In this scenario of a power vacuum, various private armed groups at the service of regional gamonalism in search of control of the coca-growing economy dispute the territories. Currently, for example, the Carolina Ramírez Front of the Central General Staff of the FARC “dissidents” and the Bolivarian Commandos of the Border, a group made up of armed men turned bandits from the extinct FARC and former members of gamonalist armies such as The United Self-Defense Forces of Colombia and the Colombian Military Forces are fighting for control of the border territory between Putumayo and Caquetá.
This conflict in some regions complicates the sale of paste for peasants because the absence of a regulatory monopoly confuses who is the “legitimate” buyer and discourages growers from committing themselves by selling to some, since with that they become military objective of others.

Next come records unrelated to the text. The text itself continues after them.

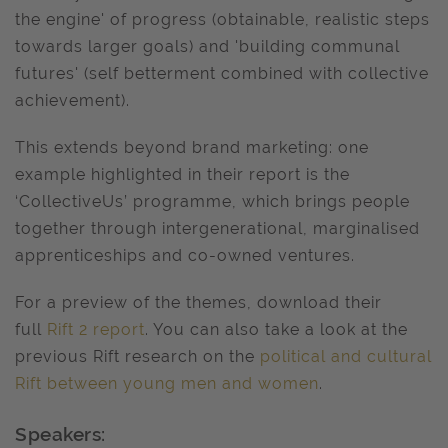
the engine' of progress (obtainable, realistic steps
towards larger goals) and 'building communal
futures' (self betterment combined with collective
achievement).
This extends beyond brand marketing: one
example highlighted in their report is the
‘CollectiveUs’ programme, which brings people
together through intergenerational, marginalised
apprenticeships and co-owned ventures.
For a preview of the themes, download their
full
Rift 2 report
. You can also take a look at the
previous Rift research on the
political and cultural
Rift between young men and women
.
Speakers: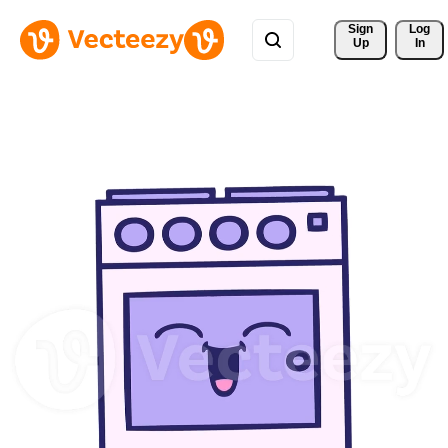
Sign 
Log
Up
In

These groups intimidate and murder social leaders who struggle for the State to fulfill the promises of the peace agreement with the FARC regarding programs of alternative productive projects to coca.
However, what was promised by the agreement to the peasants has remained nothing more than promises. Regarding the National Comprehensive Program for the Substitution of Illicit Crops -PNIS, the balance is that “as of September 2022, only two percent of the family nuclei that were active in the program had received the long-cycle productive project.” In addition, from the mere beginning the program did not include the vast majority of poor and medium-sized peasants: more than 99,000 families were included in the program, but some 130,000 were left out of the scope of intervention. As of today, of all this universe, only some 386 families can say that they have participated in all the offers of the program for the incursion into legal alternatives for the rural economy.

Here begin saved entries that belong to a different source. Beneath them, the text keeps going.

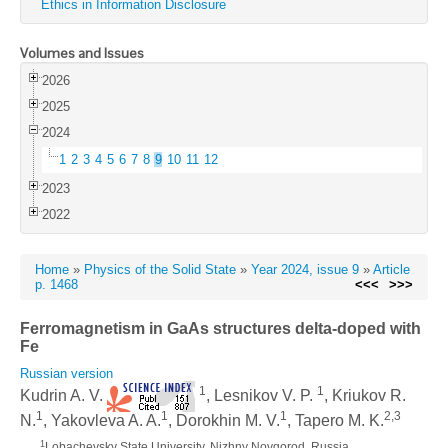
Ethics in Information Disclosure
Volumes and Issues
2026
2025
2024
1
2
3
4
5
6
7
8
9
10
11
12
2023
2022
Home
»
Physics of the Solid State
»
Year 2024, issue 9
»
Article
p. 1468
<<<
>>>
Ferromagnetism in GaAs structures delta-doped with
Fe
Russian version
1
1
Kudrin A. V.
, Lesnikov V. P.
, Kriukov R.
1
1
1
2,3
N.
, Yakovleva A. A.
, Dorokhin M. V.
, Tapero M. K.
1
Lobachevsky State University, Nizhny Novgorod, Russia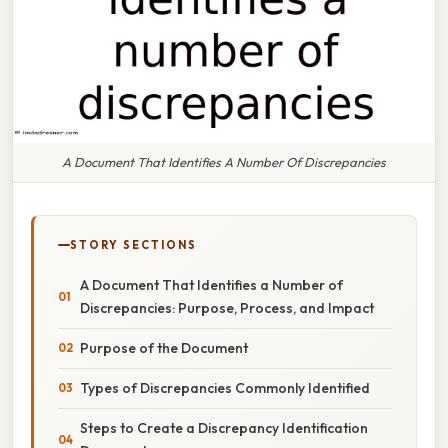
A Document That Identifies A Number Of Discrepancies
STORY SECTIONS
A Document That Identifies a Number of
Discrepancies: Purpose, Process, and Impact
Purpose of the Document
Types of Discrepancies Commonly Identified
Steps to Create a Discrepancy Identification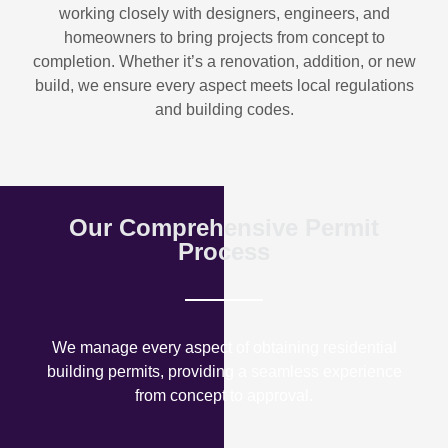
working closely with designers, engineers, and
homeowners to bring projects from concept to
completion. Whether it’s a renovation, addition, or new
build, we ensure every aspect meets local regulations
and building codes.
Our Comprehensive Permit
Process
We manage every aspect of obtaining residential
building permits, providing a seamless experience
from concept to approval.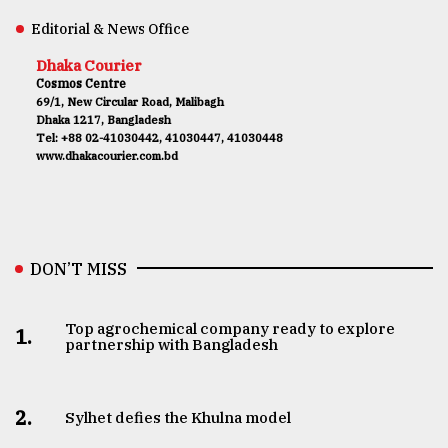
Editorial & News Office
Dhaka Courier
Cosmos Centre
69/1, New Circular Road, Malibagh
Dhaka 1217, Bangladesh
Tel: +88 02-41030442, 41030447, 41030448
www.dhakacourier.com.bd
DON’T MISS
Top agrochemical company ready to explore
1.
partnership with Bangladesh
2.
Sylhet defies the Khulna model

Now, is the problem reduced to the illegal condition of the merchandise in question? No. Gold and coal mining and oil palm cultivation have been the alternatives chosen by land workers, poor and medium peasants. In Bajo Cauca, the coca workforce is migrating to gold mining, which is doing well in terms of international prices. In Catatumbo, where there were extensive coca crops, the land is being broken to open coal mines, which had a short boom at the beginning of the war of aggression in Ukraine because the European powers began to look for new markets for raw material. Also, in the midst of this decline in coca, oil palm as unique crops are gaining strength.

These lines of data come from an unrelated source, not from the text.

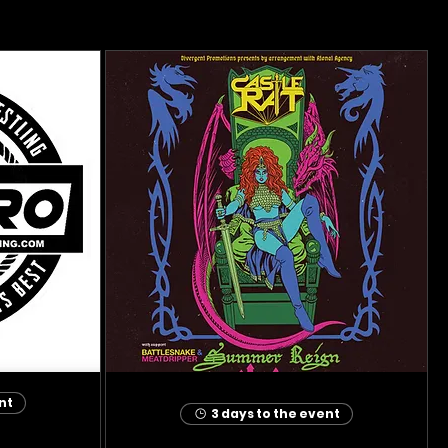
nt
3 days to the event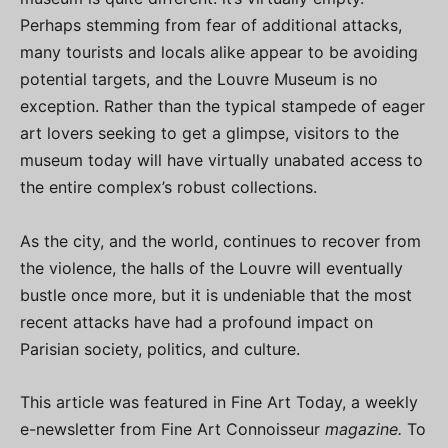
Perhaps stemming from fear of additional attacks,
many tourists and locals alike appear to be avoiding
potential targets, and the Louvre Museum is no
exception. Rather than the typical stampede of eager
art lovers seeking to get a glimpse, visitors to the
museum today will have virtually unabated access to
the entire complex’s robust collections.
As the city, and the world, continues to recover from
the violence, the halls of the Louvre will eventually
bustle once more, but it is undeniable that the most
recent attacks have had a profound impact on
Parisian society, politics, and culture.
This article was featured in Fine Art Today, a weekly
e-newsletter from Fine Art Connoisseur
magazine.
To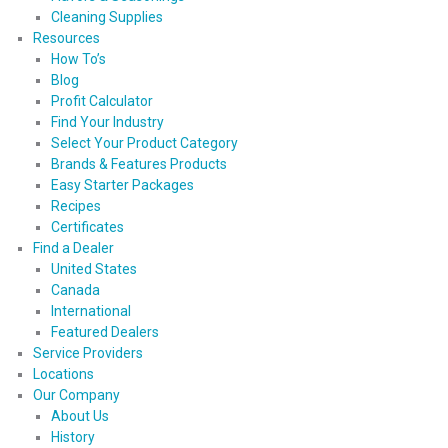
Cleaning Supplies
Resources
How To’s
Blog
Profit Calculator
Find Your Industry
Select Your Product Category
Brands & Features Products
Easy Starter Packages
Recipes
Certificates
Find a Dealer
United States
Canada
International
Featured Dealers
Service Providers
Locations
Our Company
About Us
History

As with coca, the country’s rural economy is tied to imperialist capitalism through gold, coal, oil, palm oil and coffee. Throughout short or long cycles, depending on the case, the prices of each commodity rise, enriching the landowners and the exporting bourgeoisie of the country, while giving many peasants a material livelihood for a short period of time. Then, as is happening now, prices fall, leaving behind the rising wave a foam of more misery, poverty and hunger than there was before. Situations of exile, starvation and suicide take place, as we have already seen. This history of generalized misery with short periods of time that bring about illusions or mirages of progress, has been part of the history of this country and part of every nation without sovereignty of their own wealth and territory, where the price of work of their peasants are valuated by the speculators of the stock market of the imperialist centers or in the brutal competition of illegal capitalism, and where the political power serves to maintain the structure in the way that the wealth produced by the national work is privatized by the national and foreign monopolies which representative is the “public” and private power.